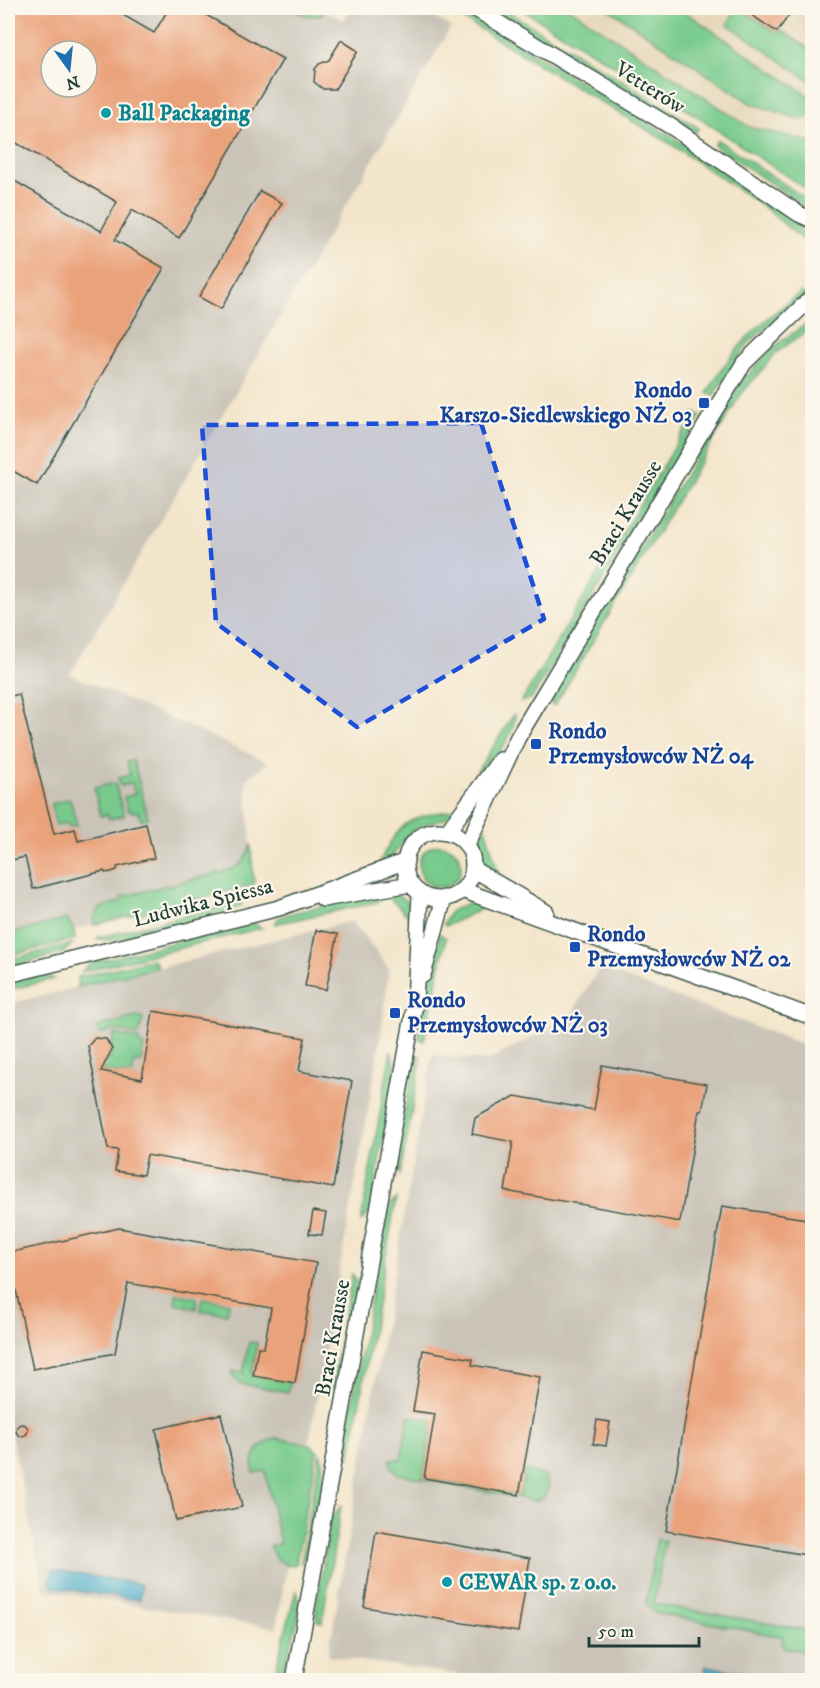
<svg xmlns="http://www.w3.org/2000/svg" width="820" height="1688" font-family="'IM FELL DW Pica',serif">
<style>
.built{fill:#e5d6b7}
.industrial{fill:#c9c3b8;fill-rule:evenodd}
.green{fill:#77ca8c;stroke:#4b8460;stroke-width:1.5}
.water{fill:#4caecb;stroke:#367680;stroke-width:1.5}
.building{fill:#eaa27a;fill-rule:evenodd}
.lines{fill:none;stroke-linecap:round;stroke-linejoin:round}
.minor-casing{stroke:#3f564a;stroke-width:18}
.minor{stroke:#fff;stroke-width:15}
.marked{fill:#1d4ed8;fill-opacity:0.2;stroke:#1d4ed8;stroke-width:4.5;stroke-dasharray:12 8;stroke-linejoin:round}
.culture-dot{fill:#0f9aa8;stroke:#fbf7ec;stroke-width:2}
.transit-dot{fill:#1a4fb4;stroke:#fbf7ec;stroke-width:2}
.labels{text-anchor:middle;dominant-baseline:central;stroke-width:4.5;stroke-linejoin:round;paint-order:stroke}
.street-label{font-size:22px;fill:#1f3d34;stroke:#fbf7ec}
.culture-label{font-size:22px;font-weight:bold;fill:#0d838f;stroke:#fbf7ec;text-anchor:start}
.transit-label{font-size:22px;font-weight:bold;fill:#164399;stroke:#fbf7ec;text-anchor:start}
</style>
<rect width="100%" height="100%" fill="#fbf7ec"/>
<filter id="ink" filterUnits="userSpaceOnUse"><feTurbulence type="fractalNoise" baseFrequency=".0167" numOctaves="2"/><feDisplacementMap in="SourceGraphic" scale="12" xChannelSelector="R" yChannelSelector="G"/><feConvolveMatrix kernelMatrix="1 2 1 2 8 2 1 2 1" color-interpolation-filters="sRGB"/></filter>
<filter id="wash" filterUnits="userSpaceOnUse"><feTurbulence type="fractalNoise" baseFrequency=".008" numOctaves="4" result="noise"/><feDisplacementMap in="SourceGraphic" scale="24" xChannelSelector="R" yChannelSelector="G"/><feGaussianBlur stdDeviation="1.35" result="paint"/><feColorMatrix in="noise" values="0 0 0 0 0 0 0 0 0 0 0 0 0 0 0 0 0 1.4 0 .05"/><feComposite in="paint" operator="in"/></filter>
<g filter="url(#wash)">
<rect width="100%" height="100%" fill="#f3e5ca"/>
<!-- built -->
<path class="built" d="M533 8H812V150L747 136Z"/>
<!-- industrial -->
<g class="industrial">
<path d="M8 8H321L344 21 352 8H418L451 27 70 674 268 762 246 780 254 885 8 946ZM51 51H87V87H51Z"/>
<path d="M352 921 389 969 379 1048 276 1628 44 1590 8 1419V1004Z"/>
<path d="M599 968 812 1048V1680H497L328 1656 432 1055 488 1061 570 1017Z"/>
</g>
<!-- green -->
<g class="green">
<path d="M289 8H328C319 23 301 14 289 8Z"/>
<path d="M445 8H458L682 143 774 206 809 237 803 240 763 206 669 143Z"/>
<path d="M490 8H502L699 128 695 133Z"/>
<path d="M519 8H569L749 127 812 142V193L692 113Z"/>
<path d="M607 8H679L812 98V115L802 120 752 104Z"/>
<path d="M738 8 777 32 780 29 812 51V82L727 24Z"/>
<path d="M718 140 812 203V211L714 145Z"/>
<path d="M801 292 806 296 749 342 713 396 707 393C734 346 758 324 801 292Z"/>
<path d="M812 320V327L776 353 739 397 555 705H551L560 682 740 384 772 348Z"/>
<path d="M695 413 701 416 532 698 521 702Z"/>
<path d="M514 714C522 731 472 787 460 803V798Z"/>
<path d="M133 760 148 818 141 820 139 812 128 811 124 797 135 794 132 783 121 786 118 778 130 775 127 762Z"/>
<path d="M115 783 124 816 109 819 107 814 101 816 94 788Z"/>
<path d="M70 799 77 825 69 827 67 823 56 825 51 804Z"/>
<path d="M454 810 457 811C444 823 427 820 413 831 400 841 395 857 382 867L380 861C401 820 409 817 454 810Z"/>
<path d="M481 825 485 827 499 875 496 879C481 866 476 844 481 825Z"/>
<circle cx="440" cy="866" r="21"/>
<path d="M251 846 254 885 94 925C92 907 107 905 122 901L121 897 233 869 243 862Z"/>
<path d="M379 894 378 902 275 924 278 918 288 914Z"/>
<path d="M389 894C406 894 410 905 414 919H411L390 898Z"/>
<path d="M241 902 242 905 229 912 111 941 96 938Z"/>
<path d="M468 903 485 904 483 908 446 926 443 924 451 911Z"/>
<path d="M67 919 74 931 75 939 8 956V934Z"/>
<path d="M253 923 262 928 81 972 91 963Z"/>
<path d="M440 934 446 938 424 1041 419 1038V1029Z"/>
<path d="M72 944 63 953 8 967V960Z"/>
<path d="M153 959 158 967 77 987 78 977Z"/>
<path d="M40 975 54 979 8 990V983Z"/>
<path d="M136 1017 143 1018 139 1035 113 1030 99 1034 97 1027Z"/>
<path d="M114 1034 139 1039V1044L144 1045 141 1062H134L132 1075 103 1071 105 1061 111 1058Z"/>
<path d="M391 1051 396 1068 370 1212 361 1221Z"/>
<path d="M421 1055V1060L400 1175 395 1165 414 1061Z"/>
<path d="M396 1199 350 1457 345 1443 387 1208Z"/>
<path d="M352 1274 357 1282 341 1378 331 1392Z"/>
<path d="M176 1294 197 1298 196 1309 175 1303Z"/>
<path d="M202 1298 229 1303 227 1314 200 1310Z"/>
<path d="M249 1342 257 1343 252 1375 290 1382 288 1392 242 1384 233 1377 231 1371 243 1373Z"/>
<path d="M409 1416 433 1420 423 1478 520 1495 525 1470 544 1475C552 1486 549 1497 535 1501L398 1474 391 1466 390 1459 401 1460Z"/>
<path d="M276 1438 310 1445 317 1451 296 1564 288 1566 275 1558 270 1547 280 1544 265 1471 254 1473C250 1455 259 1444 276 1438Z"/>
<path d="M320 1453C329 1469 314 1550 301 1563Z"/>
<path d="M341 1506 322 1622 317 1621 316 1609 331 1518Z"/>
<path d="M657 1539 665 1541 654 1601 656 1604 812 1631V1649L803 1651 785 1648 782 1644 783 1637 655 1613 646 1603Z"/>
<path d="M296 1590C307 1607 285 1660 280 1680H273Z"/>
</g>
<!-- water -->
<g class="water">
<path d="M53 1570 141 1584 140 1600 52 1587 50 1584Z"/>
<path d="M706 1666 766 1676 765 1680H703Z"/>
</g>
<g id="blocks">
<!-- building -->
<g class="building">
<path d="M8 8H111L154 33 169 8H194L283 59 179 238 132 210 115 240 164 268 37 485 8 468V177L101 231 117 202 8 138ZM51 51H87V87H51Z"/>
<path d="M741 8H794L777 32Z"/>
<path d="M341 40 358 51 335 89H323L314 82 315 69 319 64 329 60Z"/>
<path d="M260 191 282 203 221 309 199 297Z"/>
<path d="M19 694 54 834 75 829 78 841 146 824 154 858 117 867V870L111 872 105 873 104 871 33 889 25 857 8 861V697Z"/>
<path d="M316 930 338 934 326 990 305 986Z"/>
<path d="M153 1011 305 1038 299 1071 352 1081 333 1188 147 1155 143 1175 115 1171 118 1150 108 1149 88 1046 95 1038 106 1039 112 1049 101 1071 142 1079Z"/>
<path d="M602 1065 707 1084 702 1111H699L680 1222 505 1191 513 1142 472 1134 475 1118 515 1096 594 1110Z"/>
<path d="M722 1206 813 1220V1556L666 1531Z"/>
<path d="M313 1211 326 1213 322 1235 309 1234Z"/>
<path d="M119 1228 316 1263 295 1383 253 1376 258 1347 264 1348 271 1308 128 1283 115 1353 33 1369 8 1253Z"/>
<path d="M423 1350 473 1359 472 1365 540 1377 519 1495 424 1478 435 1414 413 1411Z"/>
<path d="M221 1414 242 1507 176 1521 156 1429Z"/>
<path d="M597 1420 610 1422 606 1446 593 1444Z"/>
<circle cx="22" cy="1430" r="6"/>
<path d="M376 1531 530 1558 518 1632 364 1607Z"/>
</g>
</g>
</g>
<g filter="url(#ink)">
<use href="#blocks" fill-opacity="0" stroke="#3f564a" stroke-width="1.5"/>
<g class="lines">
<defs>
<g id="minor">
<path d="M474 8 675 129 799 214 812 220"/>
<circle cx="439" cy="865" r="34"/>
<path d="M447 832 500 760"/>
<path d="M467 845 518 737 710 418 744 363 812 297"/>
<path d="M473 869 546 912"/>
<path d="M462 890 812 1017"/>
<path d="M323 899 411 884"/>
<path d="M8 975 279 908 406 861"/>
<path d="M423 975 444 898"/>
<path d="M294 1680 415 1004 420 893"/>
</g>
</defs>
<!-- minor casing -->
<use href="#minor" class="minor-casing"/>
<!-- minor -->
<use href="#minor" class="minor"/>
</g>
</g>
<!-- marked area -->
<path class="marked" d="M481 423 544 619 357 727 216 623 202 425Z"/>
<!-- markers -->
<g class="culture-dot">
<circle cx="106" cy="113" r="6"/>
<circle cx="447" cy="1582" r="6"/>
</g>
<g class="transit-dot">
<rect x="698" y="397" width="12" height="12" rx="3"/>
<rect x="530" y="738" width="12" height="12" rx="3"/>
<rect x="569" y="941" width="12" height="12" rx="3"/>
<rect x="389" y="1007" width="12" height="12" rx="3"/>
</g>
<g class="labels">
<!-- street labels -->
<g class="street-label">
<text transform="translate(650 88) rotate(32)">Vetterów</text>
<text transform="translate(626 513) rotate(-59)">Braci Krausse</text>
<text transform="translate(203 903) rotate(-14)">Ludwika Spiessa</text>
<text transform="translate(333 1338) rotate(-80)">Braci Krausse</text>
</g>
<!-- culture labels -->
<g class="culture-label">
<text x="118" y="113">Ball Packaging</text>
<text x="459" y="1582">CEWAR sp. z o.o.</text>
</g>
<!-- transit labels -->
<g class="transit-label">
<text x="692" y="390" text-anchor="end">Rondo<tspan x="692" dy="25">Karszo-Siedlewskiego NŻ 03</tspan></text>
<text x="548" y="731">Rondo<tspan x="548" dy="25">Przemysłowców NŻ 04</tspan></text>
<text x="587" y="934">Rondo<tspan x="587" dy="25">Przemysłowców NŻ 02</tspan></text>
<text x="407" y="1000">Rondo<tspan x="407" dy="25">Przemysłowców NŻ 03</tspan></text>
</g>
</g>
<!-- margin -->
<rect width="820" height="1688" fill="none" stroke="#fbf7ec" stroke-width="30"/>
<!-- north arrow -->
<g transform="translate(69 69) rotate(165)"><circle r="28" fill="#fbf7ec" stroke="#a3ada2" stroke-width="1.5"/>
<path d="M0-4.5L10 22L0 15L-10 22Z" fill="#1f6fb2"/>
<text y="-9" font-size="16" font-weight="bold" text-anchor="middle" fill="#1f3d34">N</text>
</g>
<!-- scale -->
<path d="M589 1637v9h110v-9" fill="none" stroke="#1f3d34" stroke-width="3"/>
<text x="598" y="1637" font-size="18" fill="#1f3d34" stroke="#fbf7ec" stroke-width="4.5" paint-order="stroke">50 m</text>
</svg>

+===+

> **ABOUT THIS EXERCISE**
The lines above that include "type" should each be listed.

> **YOUR SOLUTION**
<filter id="ink" filterUnits="userSpaceOnUse"><feTurbulence type="fractalNoise" baseFrequency=".0167" numOctaves="2"/><feDisplacementMap in="SourceGraphic" scale="12" xChannelSelector="R" yChannelSelector="G"/><feConvolveMatrix kernelMatrix="1 2 1 2 8 2 1 2 1" color-interpolation-filters="sRGB"/></filter>
<filter id="wash" filterUnits="userSpaceOnUse"><feTurbulence type="fractalNoise" baseFrequency=".008" numOctaves="4" result="noise"/><feDisplacementMap in="SourceGraphic" scale="24" xChannelSelector="R" yChannelSelector="G"/><feGaussianBlur stdDeviation="1.35" result="paint"/><feColorMatrix in="noise" values="0 0 0 0 0 0 0 0 0 0 0 0 0 0 0 0 0 1.4 0 .05"/><feComposite in="paint" operator="in"/></filter>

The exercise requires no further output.